There are some really weird sound effects that lend power to the denouement of the song, making it sound like something out of an episode of Dr. Who or Black Mirror, and Revell does some of his finest work here, including an emotional outro solo that recalls the very best of that fine young man from Pink Floyd. Finally, and almost unexpectedly, the album ends on a little coda, a chance to catch breath and squeeze open eyes long held shut, to confirm the horror is over, the calm after the storm, the rainbow after the downpour, the slowing of the madly thumping heart. All is well.

Or.
Is it?

Track(s) I liked: Everything

Track(s) I didn't like: Nothing

One standout: “Creepshow”

-*-

Exercise instructions
A. Using the album review excerpt, explain in one to three sentences what the reviewer says the little coda at the album's end gives the listener.
B. Reproduce the passage of the album review excerpt starting with "There are some" and going on through "All is well.".
C. Pick up the album review excerpt after its final line and keep writing it.

-*-

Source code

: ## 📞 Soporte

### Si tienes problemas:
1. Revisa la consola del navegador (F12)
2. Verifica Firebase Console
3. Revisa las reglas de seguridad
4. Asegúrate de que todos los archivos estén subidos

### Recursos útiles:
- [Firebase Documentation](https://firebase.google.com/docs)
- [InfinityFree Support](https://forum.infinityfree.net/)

-*-

List of answers
A. The coda gives the listener a chance to catch their breath and squeeze open eyes long held shut, to confirm the horror is over. The reviewer calls it the calm after the storm, the rainbow after the downpour, and the slowing of the madly thumping heart.

B.
There are some really weird sound effects that lend power to the denouement of the song, making it sound like something out of an episode of Dr. Who or Black Mirror, and Revell does some of his finest work here, including an emotional outro solo that recalls the very best of that fine young man from Pink Floyd. Finally, and almost unexpectedly, the album ends on a little coda, a chance to catch breath and squeeze open eyes long held shut, to confirm the horror is over, the calm after the storm, the rainbow after the downpour, the slowing of the madly thumping heart. All is well.

C.
One rotten apple: n/a

Overall impression: Probably - though I don’t know because I haven’t heard many of their other albums - a case of a band crafting the perfect debut album, and having to struggle to equal such an opus. Were this their only album, however, it would still be, I believe, sufficient to elevate them to the rarefied heights of prog’s elite. Stunning.

Rating: 10/10

Future Plan: Must try to hear their other material. And RIP Geoff Mann.

(*) There were three cassette tapes prior, so technically it's their fourth release, but given it's the first actual (at the time) vinyl album, I'd categorise it as their proper debut.